兩人對峙沒多久,唐昭警戒性極強地找了過來。

他要送女神回家。

輕輕朝唐昭颔首,許念擡眸看迎風屹立的男人最後一眼,她已經忘了第一次認見他的場景,時光荏苒,已經過了這麽多年,他一點都沒變。

見過很多優秀的人,唐以致絕對算翹楚,他的頭腦配得上他的野心和欲望。

但很可惜,他一點都沒堪破“情”這一字……

“你應該沒有真心愛過任何人。”許念和着冷風,壓低聲線道,“時間會證明我是對的,再見。”

轉身,許念朝東拾階而下。

唐昭沒聽清他們在談什麽,只看到唐以致臉色如同出鞘的刃,冰冷而銳利。

他聳了聳肩,忙跟着女神下樓。

其實他明白,自己沒有商業方面的天賦,幾個一起長大的手足也沒多大能耐,但他們不至于日後混口飯吃都難,所以人生短短數十載,啧,若活得和唐以致一樣豈不枉走世上這一場?

車行駛在回程的夜路上。

“許總,你有對象了麽?”唐昭肥碩的手指攥着方向盤,笑眯眯的問正靠在車窗出神的女人。

許念懶得搭理他。

綠燈,唐昭睜大一雙小眼,炯炯有神的轉頭認真道,“要沒的話,你看我怎麽樣?”

單手撐額,許念撇了下嘴,嫌棄的不想說話,“跟你在一起豈不是自找麻煩?我是不是除了自己的工作外,還要天天幫你收拾爛攤子?”

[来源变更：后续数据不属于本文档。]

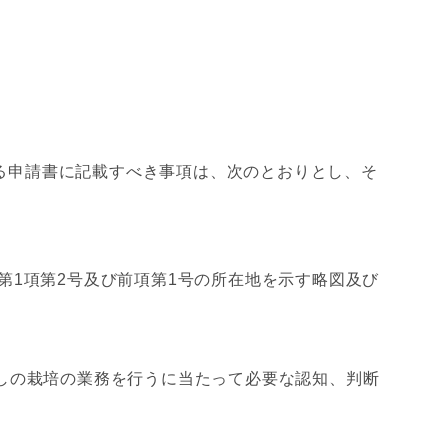
る申請書に記載すべき事項は、次のとおりとし、そ
第1項第2号及び前項第1号の所在地を示す略図及び
しの栽培の業務を行うに当たって必要な認知、判断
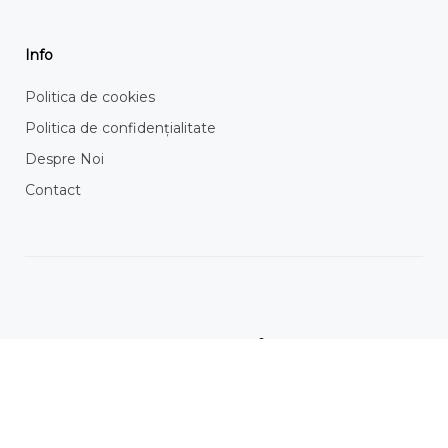
Info
Politica de cookies
Politica de confidențialitate
Despre Noi
Contact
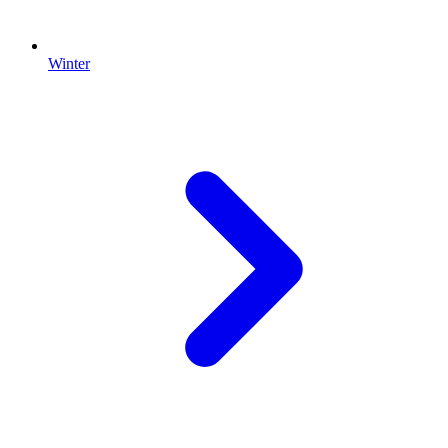
Winter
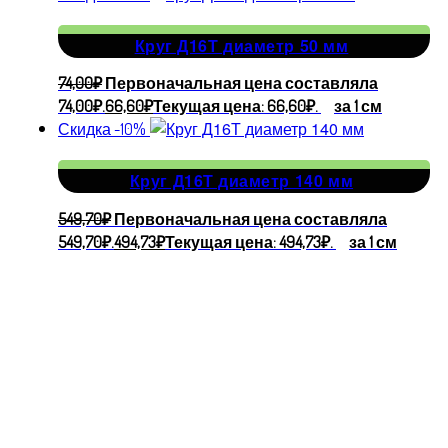
Круг Д16Т диаметр 50 мм
74,00
₽
Первоначальная цена составляла
74,00₽.
66,60
₽
Текущая цена: 66,60₽.
за 1 см
Скидка -10%
Круг Д16Т диаметр 140 мм
549,70
₽
Первоначальная цена составляла
549,70₽.
494,73
₽
Текущая цена: 494,73₽.
за 1 см
Адрес
производства
г.
Владимир,
ул. Большая
Нижегородская,
112А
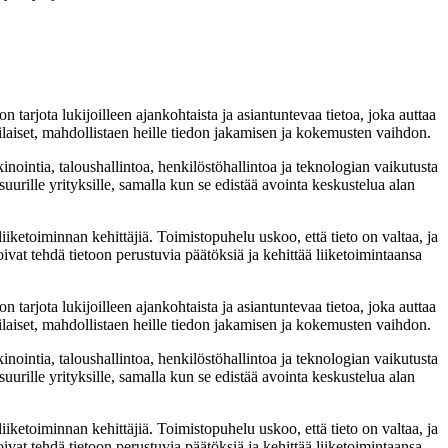
 tarjota lukijoilleen ajankohtaista ja asiantuntevaa tietoa, joka auttaa
tilaiset, mahdollistaen heille tiedon jakamisen ja kokemusten vaihdon.
inointia, taloushallintoa, henkilöstöhallintoa ja teknologian vaikutusta
uurille yrityksille, samalla kun se edistää avointa keskustelua alan
iketoiminnan kehittäjiä. Toimistopuhelu uskoo, että tieto on valtaa, ja
oivat tehdä tietoon perustuvia päätöksiä ja kehittää liiketoimintaansa
 tarjota lukijoilleen ajankohtaista ja asiantuntevaa tietoa, joka auttaa
tilaiset, mahdollistaen heille tiedon jakamisen ja kokemusten vaihdon.
inointia, taloushallintoa, henkilöstöhallintoa ja teknologian vaikutusta
uurille yrityksille, samalla kun se edistää avointa keskustelua alan
iketoiminnan kehittäjiä. Toimistopuhelu uskoo, että tieto on valtaa, ja
oivat tehdä tietoon perustuvia päätöksiä ja kehittää liiketoimintaansa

“我也沒那麽差吧哪兒需要你照顧我……”努了努嘴,唐昭重新開車,哼聲道,“我可以做你的暖心小棉襖啊!”

“大棉襖?”

唐昭:“……”他立即可憐兮兮的飛快看了她一眼,“原來許總嫌我胖?我可以為了你減肥,你別撇嘴,我認真的,我跟你說,我認真起來連我自己都怕,不就區區一百斤肉麽?這算什麽,愛情激勵着我向更好的明天……”

一路就這麽在他叽叽喳喳的話語中結束了。

許念下車。

身後唐昭“诶”了一聲,叫住她,眼睛裏閃出幾不可見的小星光,握拳道,“許總,你等着我減肥,胖子可都是潛力股,我減肥成功後,絕對帥得掉渣!”

許念扯了扯嘴角,沒有應聲,頭也不回地進了栅欄。

庭園燈光剎那亮起。

她一步一步慢慢地朝前行。

事情似乎都結束了,所以才一身輕松?連心都輕了許多。

想起唐昭的話,許念不由生笑,原來也不是誰都可以的,是不是濯易長得比他好,所以她願意讓他做她的小棉襖?

那是不是再換一個長得比濯易好的,她就願意了?

這個答案,她不知道。

原地站了半晌。

許念深吸了一口冷氣,進屋。

夜去天明。

日複一日,嶄新的一天又來了。

“終于醒了?”一道含着欣喜的聲音從遙遠的地方飄來。

濯易乏力地掀開沉重眼皮,鼻尖萦繞着一股清苦的藥水味,四周蒼白得晃人眼。

眨了數次眼,直至看清面前的一張臉,是嚴彬。

他靜靜躺着。

任嚴彬在一旁絮絮叨叨的講話,“哎唷,你可真脆弱,我才幾天沒看着你,就病成這樣。也不知你什麽時候暈倒的,我中午沒聯系上你,晚上去找,吓得我心髒抽搐,醫生說你高熱不退,加上幾天沒用食,胃也出了毛病,我說你該不是在減肥吧?平常也沒見你節食減肥,心情不好?但事情都已經過去了,你不用給自己太大壓力,那些在網絡上攪得烏煙瘴氣得都是水軍,下部電影還有半月就開機,你病成這樣真不知能不能進組,哎,年頭就出這種事,我……”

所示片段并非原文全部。